- _Data provided_:
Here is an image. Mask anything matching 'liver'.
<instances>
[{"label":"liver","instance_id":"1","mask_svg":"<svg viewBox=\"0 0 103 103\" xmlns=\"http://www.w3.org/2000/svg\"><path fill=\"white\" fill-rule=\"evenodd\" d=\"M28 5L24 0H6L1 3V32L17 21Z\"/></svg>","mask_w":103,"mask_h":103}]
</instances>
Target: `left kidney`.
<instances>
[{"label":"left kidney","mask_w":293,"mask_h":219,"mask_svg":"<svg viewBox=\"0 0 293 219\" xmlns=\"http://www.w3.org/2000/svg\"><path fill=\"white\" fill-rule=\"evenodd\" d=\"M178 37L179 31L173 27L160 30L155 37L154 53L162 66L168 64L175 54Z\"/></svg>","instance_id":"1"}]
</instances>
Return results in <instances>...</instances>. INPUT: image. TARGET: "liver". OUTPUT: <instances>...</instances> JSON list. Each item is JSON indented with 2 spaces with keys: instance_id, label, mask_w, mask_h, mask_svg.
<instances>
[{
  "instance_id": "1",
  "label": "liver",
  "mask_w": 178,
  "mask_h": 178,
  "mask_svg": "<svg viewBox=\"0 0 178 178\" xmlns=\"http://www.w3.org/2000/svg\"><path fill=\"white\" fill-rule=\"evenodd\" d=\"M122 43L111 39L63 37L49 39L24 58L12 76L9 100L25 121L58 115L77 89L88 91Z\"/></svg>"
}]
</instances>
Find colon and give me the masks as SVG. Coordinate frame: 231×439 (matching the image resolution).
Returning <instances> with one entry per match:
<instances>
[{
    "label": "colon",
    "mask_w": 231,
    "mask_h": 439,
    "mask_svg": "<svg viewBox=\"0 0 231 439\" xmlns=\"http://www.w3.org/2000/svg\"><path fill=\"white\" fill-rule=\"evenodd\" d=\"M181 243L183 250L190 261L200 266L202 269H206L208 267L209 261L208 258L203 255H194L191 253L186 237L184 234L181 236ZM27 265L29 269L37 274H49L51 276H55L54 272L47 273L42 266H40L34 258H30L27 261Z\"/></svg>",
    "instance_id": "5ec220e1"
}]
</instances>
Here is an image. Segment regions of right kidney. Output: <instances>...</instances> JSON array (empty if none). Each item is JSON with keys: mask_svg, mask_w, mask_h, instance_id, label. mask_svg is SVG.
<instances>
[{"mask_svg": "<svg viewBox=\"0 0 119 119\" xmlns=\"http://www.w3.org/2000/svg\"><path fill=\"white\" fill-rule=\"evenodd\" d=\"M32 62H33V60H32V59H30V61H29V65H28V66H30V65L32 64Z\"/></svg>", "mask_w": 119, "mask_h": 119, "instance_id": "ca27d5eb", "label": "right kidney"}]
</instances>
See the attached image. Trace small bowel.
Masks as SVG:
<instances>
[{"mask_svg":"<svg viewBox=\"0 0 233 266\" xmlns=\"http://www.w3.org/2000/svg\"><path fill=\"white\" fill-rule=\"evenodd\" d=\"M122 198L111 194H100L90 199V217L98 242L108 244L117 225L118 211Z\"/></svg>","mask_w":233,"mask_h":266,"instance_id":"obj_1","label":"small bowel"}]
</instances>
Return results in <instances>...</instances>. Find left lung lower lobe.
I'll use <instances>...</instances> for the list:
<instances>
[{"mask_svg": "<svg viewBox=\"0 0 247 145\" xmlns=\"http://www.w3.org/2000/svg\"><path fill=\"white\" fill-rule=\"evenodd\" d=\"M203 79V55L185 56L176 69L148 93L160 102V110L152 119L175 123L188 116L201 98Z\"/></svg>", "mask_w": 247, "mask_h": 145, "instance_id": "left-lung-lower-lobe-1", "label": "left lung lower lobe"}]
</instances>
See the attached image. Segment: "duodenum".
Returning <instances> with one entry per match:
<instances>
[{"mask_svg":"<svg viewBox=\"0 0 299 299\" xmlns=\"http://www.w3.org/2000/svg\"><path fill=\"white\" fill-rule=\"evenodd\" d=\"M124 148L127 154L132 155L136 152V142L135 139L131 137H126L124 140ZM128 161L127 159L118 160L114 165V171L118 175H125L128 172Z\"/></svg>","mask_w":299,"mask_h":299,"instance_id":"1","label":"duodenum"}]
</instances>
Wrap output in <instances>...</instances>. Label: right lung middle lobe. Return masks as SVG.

- _Do this_: How many lines in the items above contain the string "results", with case counting? Reply with the number only.

- _Result of this task_: 2